> **What is required**
Give each line of text read from the material below as a numbered list, skipping blank lines and leaving the pictures out.

> **Recorded data**

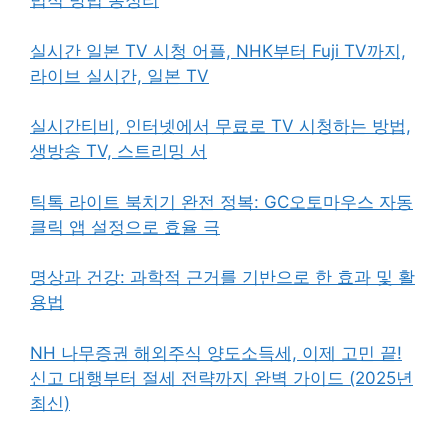
법적 방법 총정리
실시간 일본 TV 시청 어플, NHK부터 Fuji TV까지,
라이브 실시간, 일본 TV
실시간티비, 인터넷에서 무료로 TV 시청하는 방법,
생방송 TV, 스트리밍 서
틱톡 라이트 북치기 완전 정복: GC오토마우스 자동
클릭 앱 설정으로 효율 극
명상과 건강: 과학적 근거를 기반으로 한 효과 및 활
용법
NH 나무증권 해외주식 양도소득세, 이제 고민 끝!
신고 대행부터 절세 전략까지 완벽 가이드 (2025년
최신)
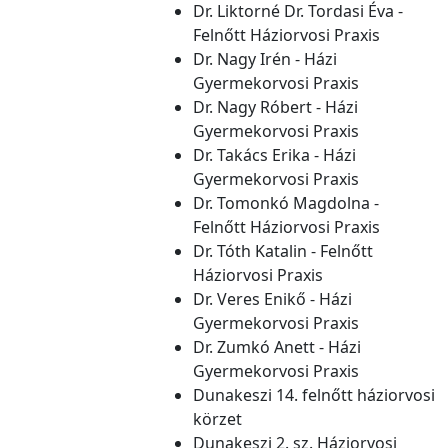
Dr. Liktorné Dr. Tordasi Éva -
Felnőtt Háziorvosi Praxis
Dr. Nagy Irén - Házi
Gyermekorvosi Praxis
Dr. Nagy Róbert - Házi
Gyermekorvosi Praxis
Dr. Takács Erika - Házi
Gyermekorvosi Praxis
Dr. Tomonkó Magdolna -
Felnőtt Háziorvosi Praxis
Dr. Tóth Katalin - Felnőtt
Háziorvosi Praxis
Dr. Veres Enikő - Házi
Gyermekorvosi Praxis
Dr. Zumkó Anett - Házi
Gyermekorvosi Praxis
Dunakeszi 14. felnőtt háziorvosi
körzet
Dunakeszi 2. sz. Háziorvosi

> **Answer**
1. 법적 방법 총정리
2. 실시간 일본 TV 시청 어플, NHK부터 Fuji TV까지,
3. 라이브 실시간, 일본 TV
4. 실시간티비, 인터넷에서 무료로 TV 시청하는 방법,
5. 생방송 TV, 스트리밍 서
6. 틱톡 라이트 북치기 완전 정복: GC오토마우스 자동
7. 클릭 앱 설정으로 효율 극
8. 명상과 건강: 과학적 근거를 기반으로 한 효과 및 활
9. 용법
10. NH 나무증권 해외주식 양도소득세, 이제 고민 끝!
11. 신고 대행부터 절세 전략까지 완벽 가이드 (2025년
12. 최신)
13. Dr. Liktorné Dr. Tordasi Éva -
14. Felnőtt Háziorvosi Praxis
15. Dr. Nagy Irén - Házi
16. Gyermekorvosi Praxis
17. Dr. Nagy Róbert - Házi
18. Gyermekorvosi Praxis
19. Dr. Takács Erika - Házi
20. Gyermekorvosi Praxis
21. Dr. Tomonkó Magdolna -
22. Felnőtt Háziorvosi Praxis
23. Dr. Tóth Katalin - Felnőtt
24. Háziorvosi Praxis
25. Dr. Veres Enikő - Házi
26. Gyermekorvosi Praxis
27. Dr. Zumkó Anett - Házi
28. Gyermekorvosi Praxis
29. Dunakeszi 14. felnőtt háziorvosi
30. körzet
31. Dunakeszi 2. sz. Háziorvosi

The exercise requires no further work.